Over the past twenty years, we have made great progress in the global fight against HIV/AIDS. Today, 28.2 million people are accessing life-saving treatment that did not exist 30 years ago and new HIV infections have declined 31% since 2010.

The movement for universal health coverage (UHC) has the opportunity to build on the gains that have been made in the HIV response. We have effective treatment methods and proven prevention interventions at our disposal. Now, we must address the gaps in coverage that exist throughout the world to ensure that improved health outcomes and HIV services are available to everyone. The fight to end HIV depends on our ability to reach all those in need.


Reaching the underserved requires a strong primary health system. The foundation of UHC is a strong primary health system, staffed with professional health workers of all cadres that are equitably distributed in all regions. Globally, one out of four people living with HIV (PLHIV) do not have access to treatment. Many of those without access to HIV services lack access to other health services, as well. Without a strong primary health system, people can routinely fall through the cracks created by poor health workforce and clinic distribution and are left underserved. It is imperative in the fight against HIV to reach those who are often left out of the health system and to close the gaps that still remain in access to health services.

The current barriers are social; they are addressed by overall health-seeking behavior and trust in the health system. Key populations and their sexual partners account for an estimated 62% of new infections globally. They also account for the vast majority (between 77% and 99%) of new infections regionally. Young people (aged 15–24 years) represent about 17% of the global population, but accounted for an estimated 28% of new HIV infections in 2019. Compared to women living, there are 1 million more men living with HIV who are unaware of their status, 1.8 million more men who know their status but are not on treatment, and 1.6 million more men who are not virally suppressed. The limiting factor in preventing these infections is not simply epidemiological knowledge or developing preventative medication, as it was at the beginning of the HIV pandemic. Now, it is social barriers and overall trust in the health system that prevent us from reaching key populations. Continued stigma, discrimination by health workers and communities, and criminalization of people living with HIV dissuade people—particularly those from key populations—from seeking health services. A more comprehensive and universal approach that demonstrates care for all would go a long way toward building trust and encouraging health-seeking behavior among those who feel the health system does not currently serve them.

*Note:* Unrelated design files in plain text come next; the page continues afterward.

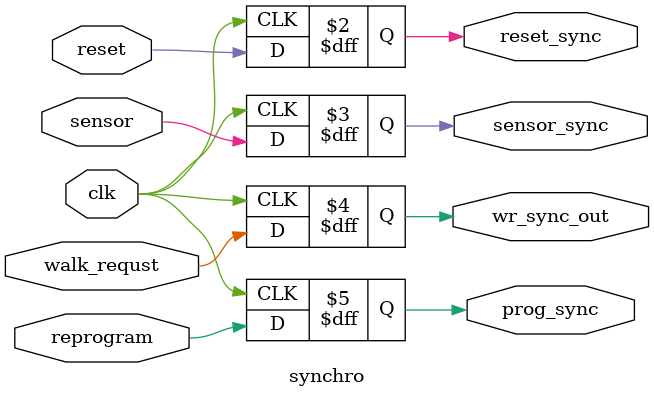
<source format=v>
module synchro (clk, reset, sensor,walk_requst, reprogram, reset_sync, sensor_sync,wr_sync_out,prog_sync);
  
	input clk,reset, sensor, walk_requst, reprogram;
	output  reset_sync, sensor_sync,wr_sync_out,prog_sync;
  
	reg reset_sync, sensor_sync,wr_sync_out,prog_sync;	
  
 
	always @ (posedge clk)
		begin : sync
    
		reset_sync <= reset;
		sensor_sync <= sensor;
		wr_sync_out <= walk_requst;
		prog_sync <= reprogram ;
    
	end
  
endmodule

</source>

HIV programming works best with integrated services. Reaching the underserved is most likely when HIV services are integrated with other health care. HIV, tuberculosis, and other chronic non-communicable diseases are common comorbidities and should, wherever possible, be delivered together with HIV services to reduce the number of visits required and catch early diagnoses, contributing to improved health outcomes among PLHIV. Many young people would benefit from integrated HIV and sexual and reproductive health services, as the need for prevention tools for HIV and other sexually-transmitted diseases overlap. More children living with HIV could be captured with a better link between HIV services and maternal and child care. A strong UHC system would help to offer all of these services together, improving health outcomes across the board.

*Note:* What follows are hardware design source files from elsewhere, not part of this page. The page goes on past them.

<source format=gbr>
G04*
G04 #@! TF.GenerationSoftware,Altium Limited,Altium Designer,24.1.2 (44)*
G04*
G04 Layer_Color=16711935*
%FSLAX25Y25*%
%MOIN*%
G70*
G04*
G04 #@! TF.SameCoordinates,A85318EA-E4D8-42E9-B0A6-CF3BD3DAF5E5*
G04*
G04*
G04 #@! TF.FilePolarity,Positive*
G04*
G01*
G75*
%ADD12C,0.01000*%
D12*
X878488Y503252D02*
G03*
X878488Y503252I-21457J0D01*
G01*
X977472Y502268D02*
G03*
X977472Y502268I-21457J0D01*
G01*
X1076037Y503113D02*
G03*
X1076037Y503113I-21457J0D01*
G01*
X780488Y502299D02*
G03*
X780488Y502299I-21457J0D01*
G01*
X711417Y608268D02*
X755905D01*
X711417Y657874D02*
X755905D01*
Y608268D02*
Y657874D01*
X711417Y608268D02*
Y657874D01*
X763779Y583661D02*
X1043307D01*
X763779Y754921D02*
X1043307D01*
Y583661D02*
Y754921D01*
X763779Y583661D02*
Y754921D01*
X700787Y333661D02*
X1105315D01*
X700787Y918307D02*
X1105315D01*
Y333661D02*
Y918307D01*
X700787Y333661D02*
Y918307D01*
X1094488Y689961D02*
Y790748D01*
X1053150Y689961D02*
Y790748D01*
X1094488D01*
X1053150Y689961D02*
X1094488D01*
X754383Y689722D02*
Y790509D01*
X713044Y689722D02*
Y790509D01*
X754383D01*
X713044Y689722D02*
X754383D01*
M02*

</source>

HIV researchers and clinicians are practiced in sharing lessons learned and assuming shared responsibility with communities. The HIV response has centered the role of community members as service providers, peer advocates, and decision-makers in public health policy. The UHC movement can build on this and ensure that civil society plays a role at every level and that services are delivered equitably. We can expand the links that HIV researchers and clinicians have built with the faith-based community, women’s groups, and youth organizations to institutionalize community-buy in from the inception of a country’s UHC platform. Trust in the overall health system can be built by utilizing the HIV sector’s model of peer communicators and health workers recruited from the communities they serve.

The global response to HIV can offer a model for pandemic response as new pathogens arise. The HIV response infrastructure has already been leveraged for the COVID-19 response, leaning on HIV-financed health workers, laboratory systems, surveillance sites, health clinics, procurement and supply chain systems, and community-based organizations. Key population groups and PLHIV networks helped to broaden the reach of testing services and education. We can also continue to learn from the early days of HIV as we combat vaccine hesitancy and seek to educate the public on the importance of prevention tools in new pandemics. The lessons of the fight against HIV— particularly the recognition that no one country is safe from a pandemic until all are—can be applied to any new global health crises that arise. The HIV community knows how to respond to pandemic threats and has infrastructure ready to scale up as we prepare for future threats.

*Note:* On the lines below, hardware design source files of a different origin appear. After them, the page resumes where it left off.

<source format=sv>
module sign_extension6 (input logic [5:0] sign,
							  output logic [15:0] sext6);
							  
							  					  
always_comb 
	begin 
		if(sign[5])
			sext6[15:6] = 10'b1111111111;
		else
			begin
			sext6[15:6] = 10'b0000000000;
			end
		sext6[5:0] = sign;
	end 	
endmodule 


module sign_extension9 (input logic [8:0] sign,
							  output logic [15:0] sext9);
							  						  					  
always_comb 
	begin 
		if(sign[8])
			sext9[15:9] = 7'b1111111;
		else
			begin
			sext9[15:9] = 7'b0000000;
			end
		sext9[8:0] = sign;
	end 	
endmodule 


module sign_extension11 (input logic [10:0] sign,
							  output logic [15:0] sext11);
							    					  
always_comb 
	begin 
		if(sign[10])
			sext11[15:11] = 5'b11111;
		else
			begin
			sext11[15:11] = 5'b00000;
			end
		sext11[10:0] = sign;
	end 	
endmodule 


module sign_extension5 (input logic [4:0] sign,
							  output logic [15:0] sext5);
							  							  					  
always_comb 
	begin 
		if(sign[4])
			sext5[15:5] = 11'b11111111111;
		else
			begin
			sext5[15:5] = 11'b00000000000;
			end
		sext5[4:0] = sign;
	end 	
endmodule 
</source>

We recognize that global health access will not come with disease-specific services alone. However, given the unequal response to health issues across the world, these specific services are still greatly needed to address key groups that remain underserved for particular diseases like HIV. We need UHC to complete the fight to end HIV as a public health threat, and the UHC movement needs the lessons and infrastructure built by the HIV response to serve as a foundation and ensure equitable access.